The compiler doesn't know what kernel_fpu_begin()
means, so it can't check / warn about code that compiles to FPU instructions outside of FPU-begin regions.
There may be a debug mode where the kernel does disable SSE, x87, and MMX instructions outside of kernel_fpu_begin
/ end
regions, but that would be slower and isn't done by default.
It is possible, though: setting CR0::TS = 1
makes x87 instructions fault, so lazy FPU context switching is possible, and there are other bits for SSE and AVX.
There are many ways for buggy kernel code to cause serious problems. This is just one of many. In C, you pretty much always know when you're using floating point (unless a typo results in a 1.
constant or something in a context that actually compiles).
Why is the FP architectural state different from integer?
Linux has to save/restore the integer state any time it enters/exits the kernel. All code needs to use integer registers (except for a giant straight-line block of FPU computation that ends with a jmp
instead of a ret
(ret
modifies rsp
).)
But kernel code avoids FPU generally, so Linux leaves the FPU state unsaved on entry from a system call, only saving before an actual context switch to a different user-space process or on kernel_fpu_begin
. Otherwise, it's common to return to the same user-space process on the same core, so FPU state doesn't need to be restored because the kernel didn't touch it. (And this is where corruption would happen if a kernel task actually did modify the FPU state. I think this goes both ways: user-space could also corrupt your FPU state).

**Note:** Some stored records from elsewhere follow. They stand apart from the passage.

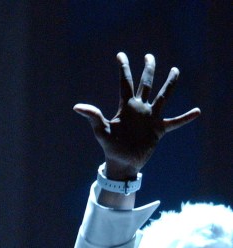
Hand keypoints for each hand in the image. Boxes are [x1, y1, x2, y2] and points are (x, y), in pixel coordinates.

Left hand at [74, 52, 199, 179]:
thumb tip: (77, 107)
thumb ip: (94, 117)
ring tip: (175, 70)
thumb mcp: (102, 132)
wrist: (122, 165)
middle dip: (148, 70)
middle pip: (146, 84)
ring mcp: (151, 118)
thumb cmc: (110, 148)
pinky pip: (175, 122)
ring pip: (163, 96)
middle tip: (150, 56)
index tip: (120, 55)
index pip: (126, 83)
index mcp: (126, 107)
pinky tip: (197, 111)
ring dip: (170, 84)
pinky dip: (185, 118)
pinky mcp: (158, 130)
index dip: (124, 69)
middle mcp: (140, 109)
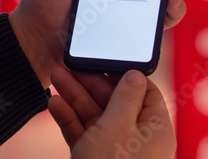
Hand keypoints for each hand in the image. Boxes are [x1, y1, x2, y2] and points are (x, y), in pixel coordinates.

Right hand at [48, 67, 175, 158]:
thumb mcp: (119, 126)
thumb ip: (125, 97)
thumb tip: (135, 74)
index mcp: (154, 127)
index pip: (142, 91)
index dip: (121, 73)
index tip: (103, 58)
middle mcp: (136, 136)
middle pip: (113, 100)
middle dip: (89, 82)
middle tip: (69, 65)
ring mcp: (114, 149)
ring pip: (94, 115)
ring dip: (74, 96)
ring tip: (55, 76)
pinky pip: (83, 133)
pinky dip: (68, 119)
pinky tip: (54, 104)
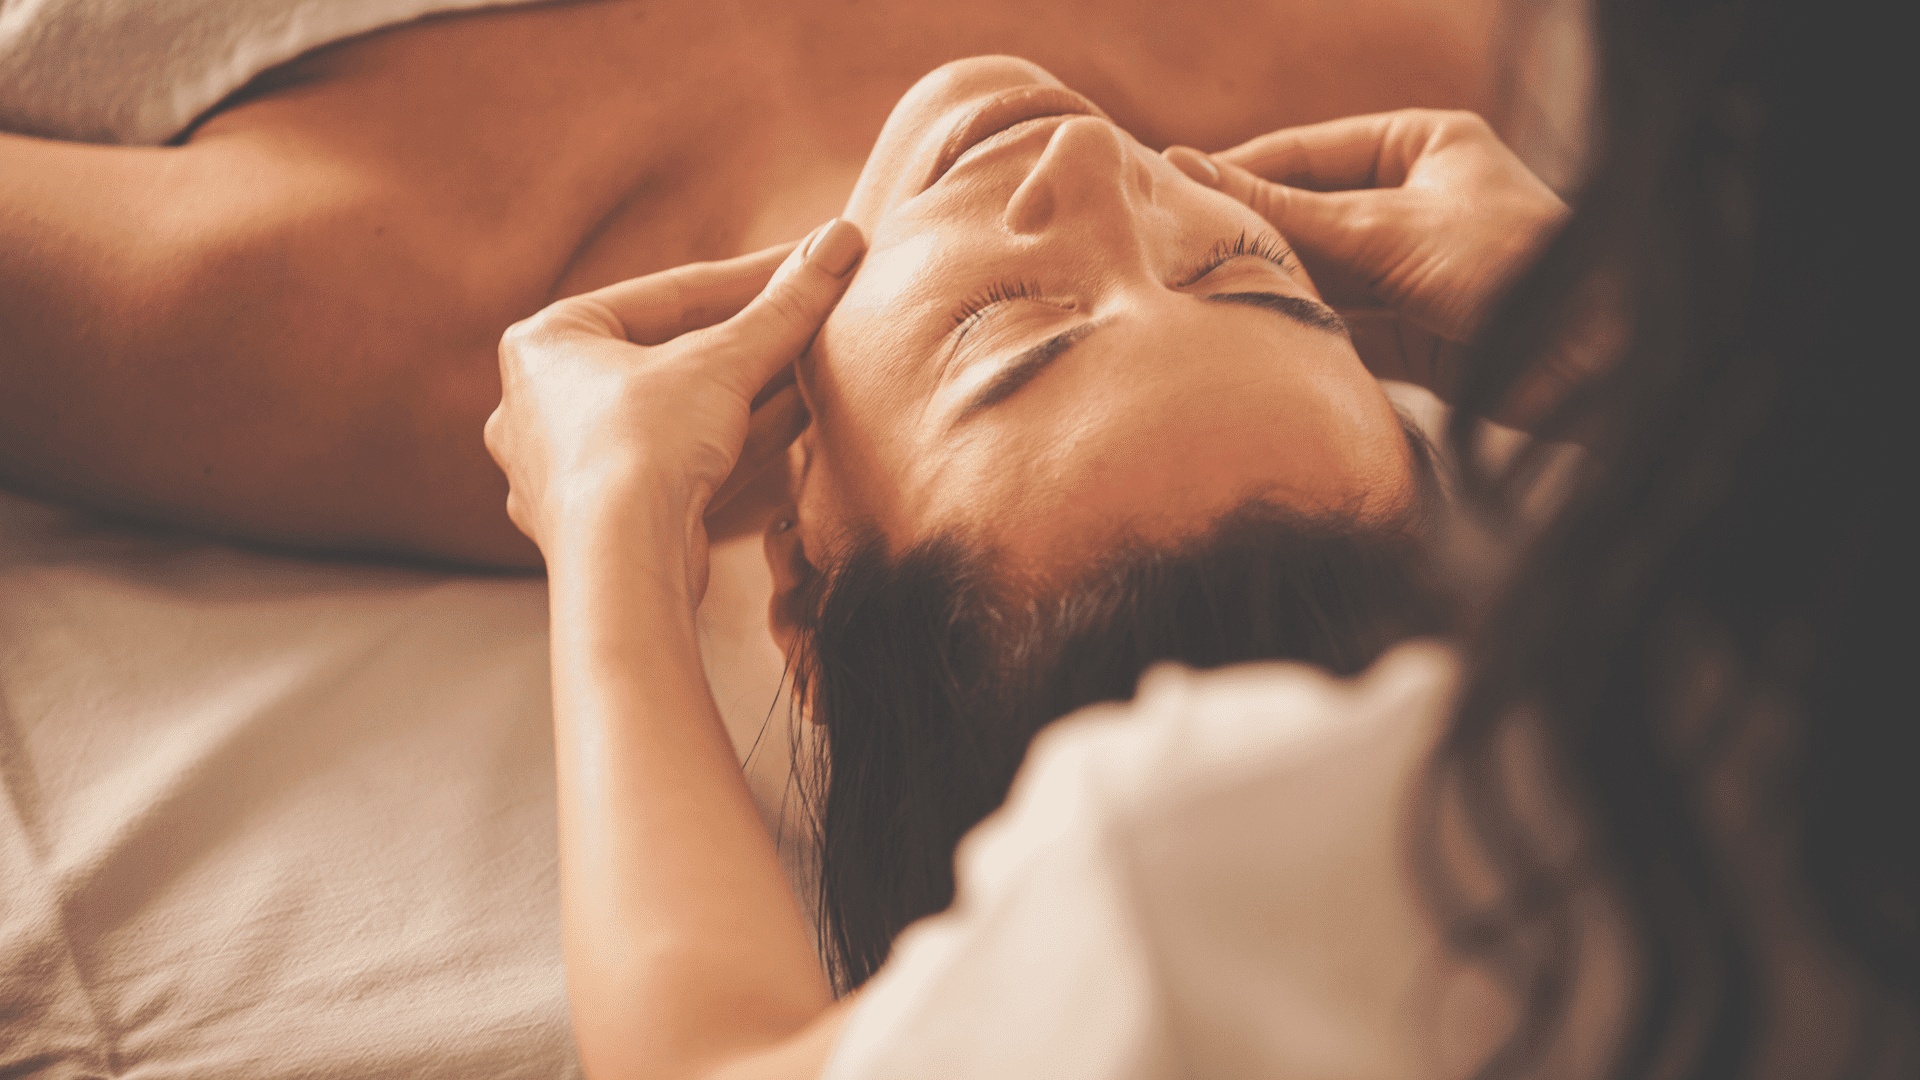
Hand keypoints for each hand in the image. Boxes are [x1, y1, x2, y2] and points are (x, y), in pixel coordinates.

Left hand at [484, 219, 864, 595]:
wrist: (622, 565)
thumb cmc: (643, 447)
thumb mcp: (724, 361)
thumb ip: (784, 305)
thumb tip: (840, 241)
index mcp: (545, 342)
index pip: (668, 295)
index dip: (753, 276)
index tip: (812, 259)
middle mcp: (543, 402)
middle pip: (673, 354)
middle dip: (753, 338)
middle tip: (816, 311)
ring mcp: (571, 466)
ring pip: (679, 412)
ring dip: (753, 389)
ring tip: (819, 361)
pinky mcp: (607, 520)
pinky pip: (680, 460)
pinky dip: (736, 439)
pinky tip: (800, 414)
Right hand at [1165, 110, 1567, 398]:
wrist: (1598, 368)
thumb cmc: (1513, 266)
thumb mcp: (1386, 229)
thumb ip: (1285, 211)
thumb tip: (1184, 169)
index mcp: (1420, 143)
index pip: (1302, 153)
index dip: (1234, 175)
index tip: (1164, 196)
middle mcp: (1412, 201)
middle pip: (1304, 216)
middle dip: (1247, 241)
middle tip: (1167, 259)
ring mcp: (1409, 271)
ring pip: (1316, 276)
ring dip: (1269, 291)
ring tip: (1195, 305)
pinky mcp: (1410, 337)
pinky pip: (1337, 327)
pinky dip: (1298, 334)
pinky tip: (1248, 342)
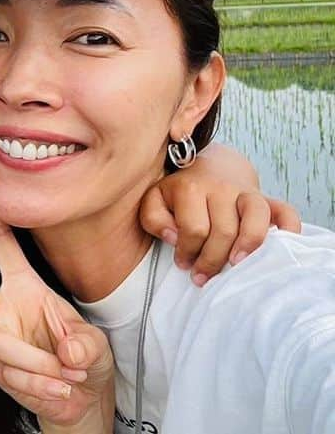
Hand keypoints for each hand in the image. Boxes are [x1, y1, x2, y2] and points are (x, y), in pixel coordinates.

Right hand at [0, 166, 114, 428]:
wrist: (81, 398)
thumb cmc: (85, 357)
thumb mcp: (93, 344)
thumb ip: (82, 345)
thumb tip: (65, 353)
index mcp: (23, 285)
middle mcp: (2, 309)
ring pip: (5, 348)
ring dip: (43, 367)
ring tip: (68, 376)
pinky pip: (14, 376)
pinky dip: (43, 386)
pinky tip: (59, 390)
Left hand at [140, 171, 301, 285]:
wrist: (208, 167)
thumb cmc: (179, 192)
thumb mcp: (156, 199)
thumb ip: (153, 218)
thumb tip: (173, 238)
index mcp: (190, 188)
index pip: (193, 229)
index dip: (187, 252)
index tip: (183, 264)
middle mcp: (221, 188)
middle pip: (223, 231)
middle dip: (212, 260)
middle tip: (203, 276)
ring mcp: (246, 192)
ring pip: (256, 218)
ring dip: (248, 246)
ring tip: (236, 266)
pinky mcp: (267, 198)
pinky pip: (286, 211)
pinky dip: (288, 229)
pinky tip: (278, 248)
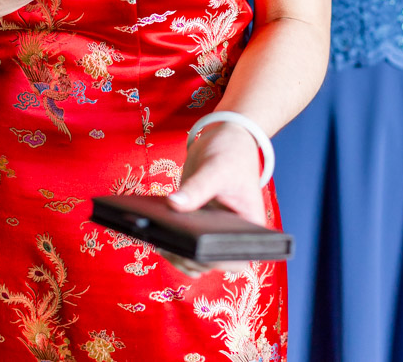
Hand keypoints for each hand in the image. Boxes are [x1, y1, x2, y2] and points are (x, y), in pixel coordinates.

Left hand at [161, 122, 266, 276]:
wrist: (224, 140)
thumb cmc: (231, 154)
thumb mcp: (216, 169)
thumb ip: (196, 188)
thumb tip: (172, 205)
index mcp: (249, 228)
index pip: (236, 258)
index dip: (216, 261)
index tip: (193, 252)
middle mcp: (230, 236)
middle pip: (209, 262)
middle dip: (187, 257)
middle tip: (164, 243)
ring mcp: (210, 233)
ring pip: (191, 259)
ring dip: (174, 253)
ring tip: (155, 237)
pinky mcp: (193, 226)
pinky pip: (180, 243)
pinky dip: (168, 241)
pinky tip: (152, 230)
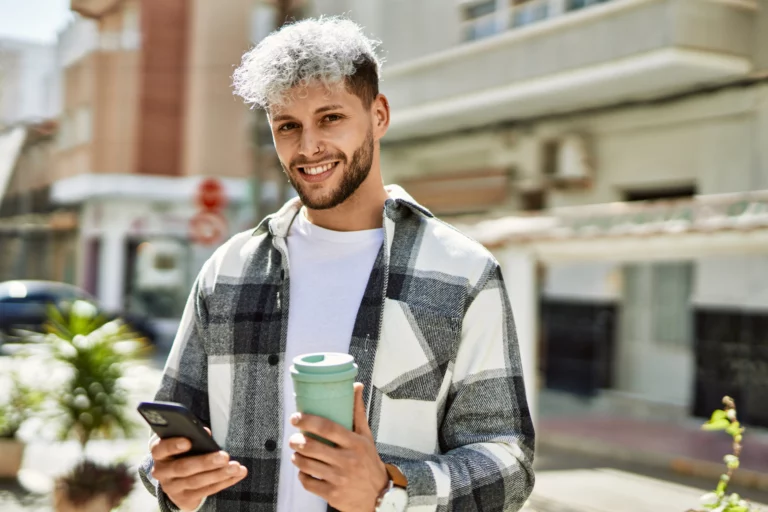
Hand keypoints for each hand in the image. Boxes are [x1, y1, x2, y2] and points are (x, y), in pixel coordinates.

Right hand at [150, 427, 247, 510]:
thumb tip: (206, 433)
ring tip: (235, 467)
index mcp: (159, 453)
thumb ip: (192, 435)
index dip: (173, 445)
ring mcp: (172, 487)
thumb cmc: (183, 452)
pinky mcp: (184, 499)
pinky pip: (206, 491)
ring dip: (219, 474)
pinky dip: (224, 481)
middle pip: (183, 467)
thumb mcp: (182, 441)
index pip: (161, 449)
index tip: (188, 441)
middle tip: (224, 456)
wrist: (176, 479)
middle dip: (206, 462)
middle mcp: (162, 472)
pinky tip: (237, 474)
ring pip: (197, 481)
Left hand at [290, 383, 389, 511]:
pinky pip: (308, 482)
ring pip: (307, 465)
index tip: (296, 417)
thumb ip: (357, 412)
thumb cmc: (369, 462)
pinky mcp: (333, 494)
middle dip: (296, 441)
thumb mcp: (366, 437)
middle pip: (312, 446)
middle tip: (293, 438)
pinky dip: (302, 476)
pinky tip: (304, 471)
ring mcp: (339, 478)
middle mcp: (347, 460)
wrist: (379, 497)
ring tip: (297, 453)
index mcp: (355, 443)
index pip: (328, 427)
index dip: (308, 421)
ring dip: (297, 457)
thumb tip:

The integer state is fairly small, only 16x 64-bit registers + RFLAGS and segment regs. FPU state is more than twice as large even without AVX: 8x 80-bit x87 registers, and 16x XMM or YMM, or 32x ZMM registers (+ MXCSR, and x87 status + control words). Also the MPX bnd0-4
registers are lumped in with "FPU". At this point "FPU state" just means all non-integer registers. On my Skylake, dmesg
says x86/fpu: Enabled xstate features 0x1f, context size is 960 bytes, using 'compacted' format.
See Understanding FPU usage in linux kernel; modern Linux doesn't do lazy FPU context switches by default for context switches (only for kernel/user transitions). (But that article explains what Lazy is.)
Most processes use SSE for copying/zeroing small blocks of memory in compiler-generated code, and most library string/memcpy/memset implementations use SSE/SSE2. Also, hardware supported optimized save/restore is a thing now (xsaveopt
/ xrstor), so "eager" FPU save/restore may actually do less work if some/all FP registers haven't actually been used. e.g. save just the low 128b of YMM registers if they were zeroed with vzeroupper
so the CPU knows they're clean. (And mark that fact with just one bit in the save format.)
With "eager" context switching, FPU instructions stay enabled all the time, so bad kernel code can corrupt them at any time.